RECORDS PROVIDED START

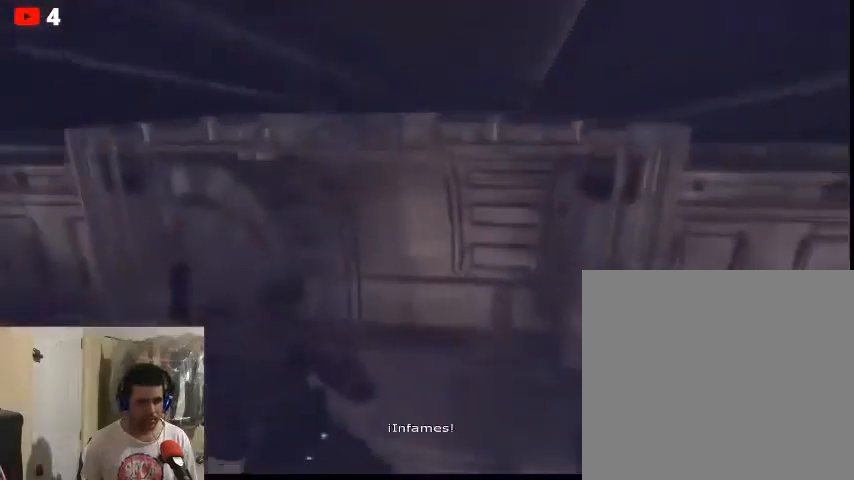
{"buttons": [], "left_stick": "center", "right_stick": "left", "events": [[33, "left_stick", "center"], [267, "right_stick", "down-left"], [400, "right_stick", "left"]]}
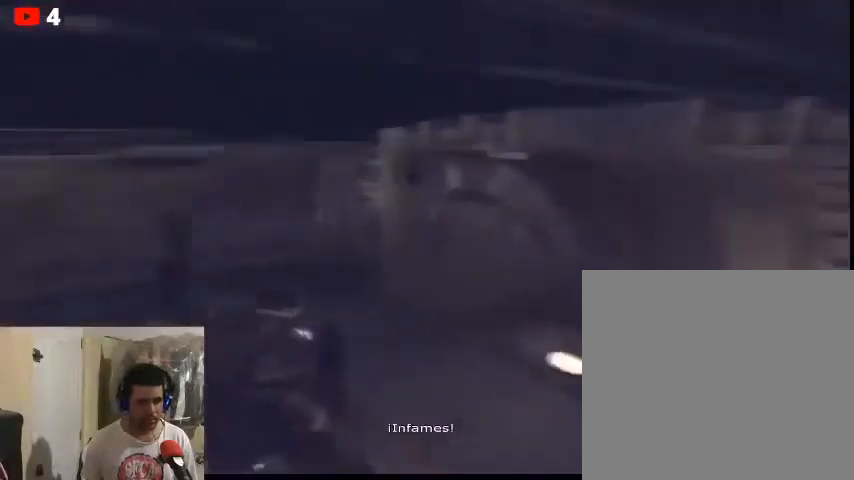
{"buttons": [], "left_stick": "center", "right_stick": "down-right", "events": [[333, "right_stick", "center"], [433, "right_stick", "down-right"]]}
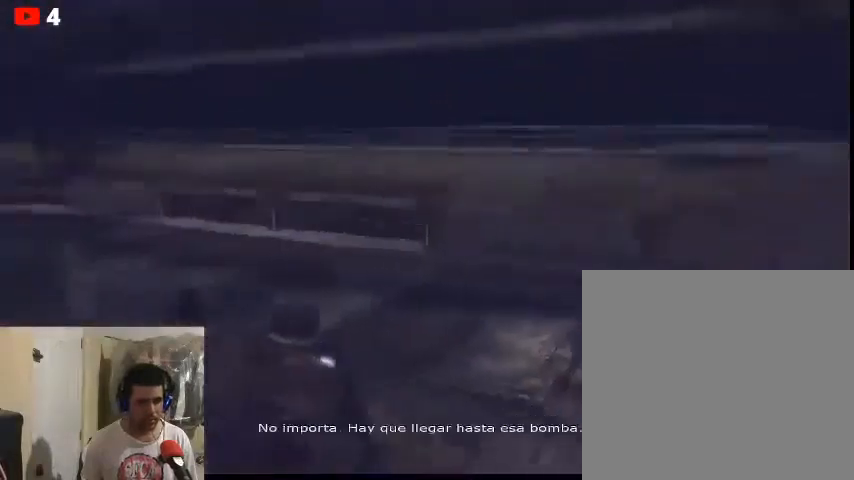
{"buttons": [], "left_stick": "up-right", "right_stick": "down-right", "events": [[367, "left_stick", "up-right"]]}
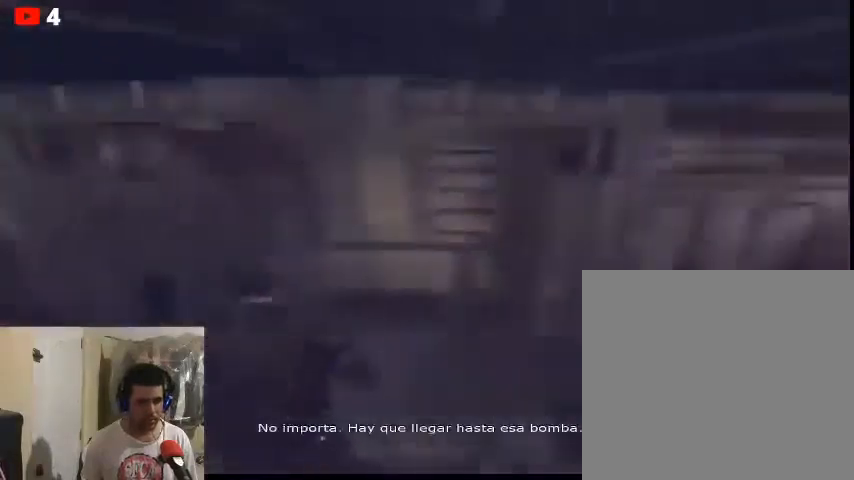
{"buttons": [], "left_stick": "up-left", "right_stick": "left", "events": [[100, "left_stick", "up"], [133, "right_stick", "right"], [267, "left_stick", "up-left"], [300, "right_stick", "center"], [400, "right_stick", "left"]]}
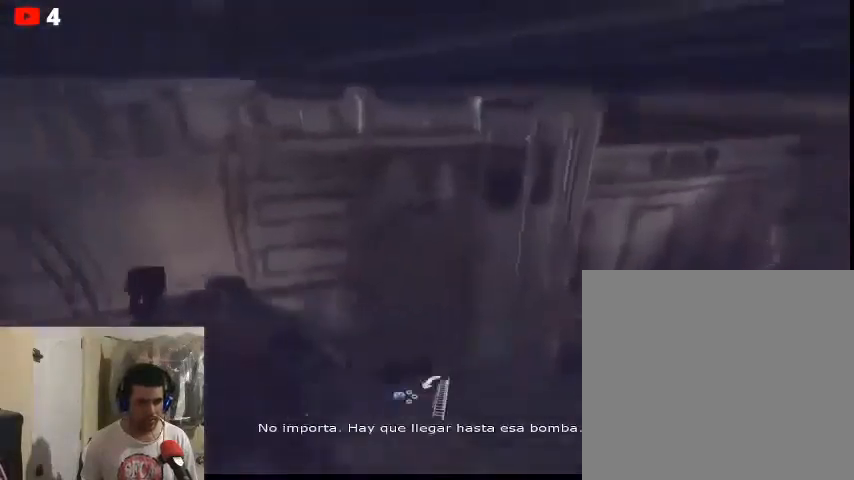
{"buttons": [], "left_stick": "center", "right_stick": "center", "events": [[167, "left_stick", "up"], [167, "right_stick", "center"], [267, "left_stick", "center"], [367, "X", "down"], [467, "X", "up"]]}
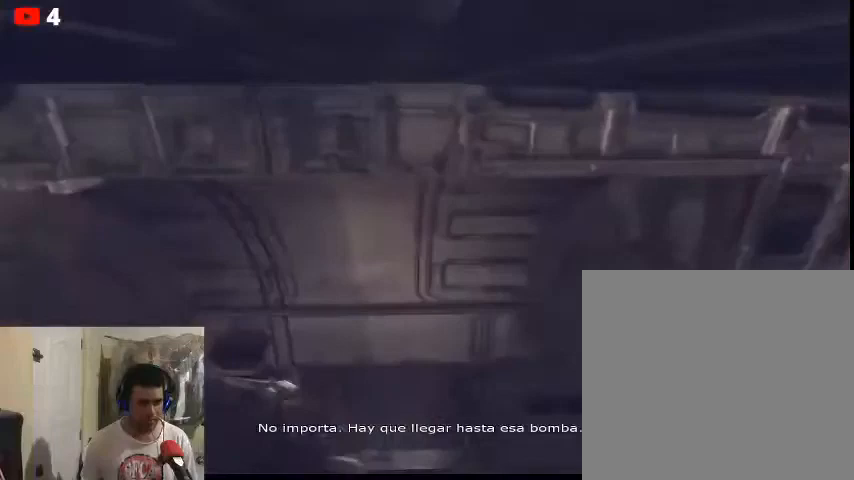
{"buttons": [], "left_stick": "center", "right_stick": "center", "events": []}
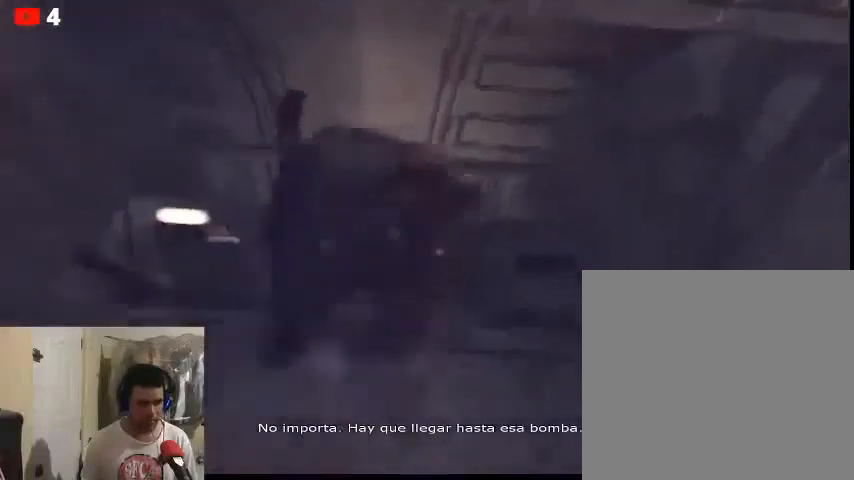
{"buttons": [], "left_stick": "center", "right_stick": "center", "events": []}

RECORDS PROVIDED END

◆ EXERCISE INSTRUCTIONS
Go through the data above and find the lines with the word "center". Copy each of those lines.

◆ YOUR RESPONSE
{"buttons": [], "left_stick": "center", "right_stick": "left", "events": [[33, "left_stick", "center"], [267, "right_stick", "down-left"], [400, "right_stick", "left"]]}
{"buttons": [], "left_stick": "center", "right_stick": "down-right", "events": [[333, "right_stick", "center"], [433, "right_stick", "down-right"]]}
{"buttons": [], "left_stick": "up-left", "right_stick": "left", "events": [[100, "left_stick", "up"], [133, "right_stick", "right"], [267, "left_stick", "up-left"], [300, "right_stick", "center"], [400, "right_stick", "left"]]}
{"buttons": [], "left_stick": "center", "right_stick": "center", "events": [[167, "left_stick", "up"], [167, "right_stick", "center"], [267, "left_stick", "center"], [367, "X", "down"], [467, "X", "up"]]}
{"buttons": [], "left_stick": "center", "right_stick": "center", "events": []}
{"buttons": [], "left_stick": "center", "right_stick": "center", "events": []}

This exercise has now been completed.